Akıncı üssü 15 Temmuz'un merkezinde olan bir askeri nokta idi. Bilindiği üzere, İhanet girişiminin marka ismi olan 'Akıncı' ifadesi şimdilerde bir ulusal kanalda televizyon dizisi olarak, hem de 2021 yılının ilk akşamında ekranlara geldi. Ve dizinin kahramanı her ne kadar Türk erkeğinin giyim tarzı ile uyuşmayan bir komedi oyuncusunu andırıyor olsa bile, bizi Yeşilçam'ın favori olduğu dönemlere hatta 'Kara Murat' hayranlığımızın tavan yaptığı bir döneme götürdü. O günkü sosyolojik dengeleri bilemediğim için herhangi bir yorum yapamam. Lakin, bugün Türkiye'de yayınlanan dizinin ilk bölümünde Amerikalı askerleri öldüren bir Türk İstihbarat personelinin baş aktör olması büyük mesajlar içeriyor. Yine, İstanbul'u yönetmek isteyen Amerik menşeili örgütlenmeler ve Türkiye bağlantılarını değerlendirdiğimizde, "15 Temmuz'a 15 ay kala var olan dönemleri diziler aracılığı ile yeniden mi kurguluyorlar" sorusunu sormadan geçmek istemem...
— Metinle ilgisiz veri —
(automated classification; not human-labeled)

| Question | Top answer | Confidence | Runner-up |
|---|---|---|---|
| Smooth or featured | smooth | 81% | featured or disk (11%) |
Uzun zamandır Amerika Birleşik Devletleri'nin Akdeniz ve Okyanus bölgesinde deniz kuvvetleri merkezli bir güçlenme profili çizdiğini görüyoruz. Yine, Irak gibi kendi ekonomisini cüzzi miktarda da olsa ayağa kaldırmayı başaran ülkelerin yeniden karıştırılmak istendiği söylemi ile her alanda karşılaşıyoruz. Amerika'nın Çin'in karşısına çıkabilecek bir deniz kuvveti yok! Hali hazırda var olan tüm sistemleri kendisini tatmin edebilecek tarzda sistemler ve teknolojiler. Ancak, son olarak geliştirmeye başladığı, bütçeleştirdiği ve önümüzdeki 20 yıllık kalkınma profiline eklediği teknolojilerin önündeki tek engel olan Donald Trump artık yok. Ve, Joe Biden'in koltuğa oturması ile birlikte 'Büyük İsrail' hamlelerinin sıklaşacağını ifade edebiliriz. Bu da önümüzdeki aylarda kaynayacak olan Ortadoğu gerçeğini masaya koymamız gerekliliğini ortaya çıkarıyor.
Türkiye'nin lider profilini sadece siyaset olarak okumayın. Türkiye'nin Koç gibi Sabancı gibi değerleri ile her alanda barışması gerekiyor. Ve yine, birçok sektörde kendi köklü firmalarını hayata döndürmesi hatta finanse etmesi şart!
Kısacası; Türkiye'nin ciddi bir akına karşı tüm önlemleri alarak ekonomi akıncılarını yeni savaşa hazırlaması 2021 yılı için tek çıkış projesi diyebiliriz.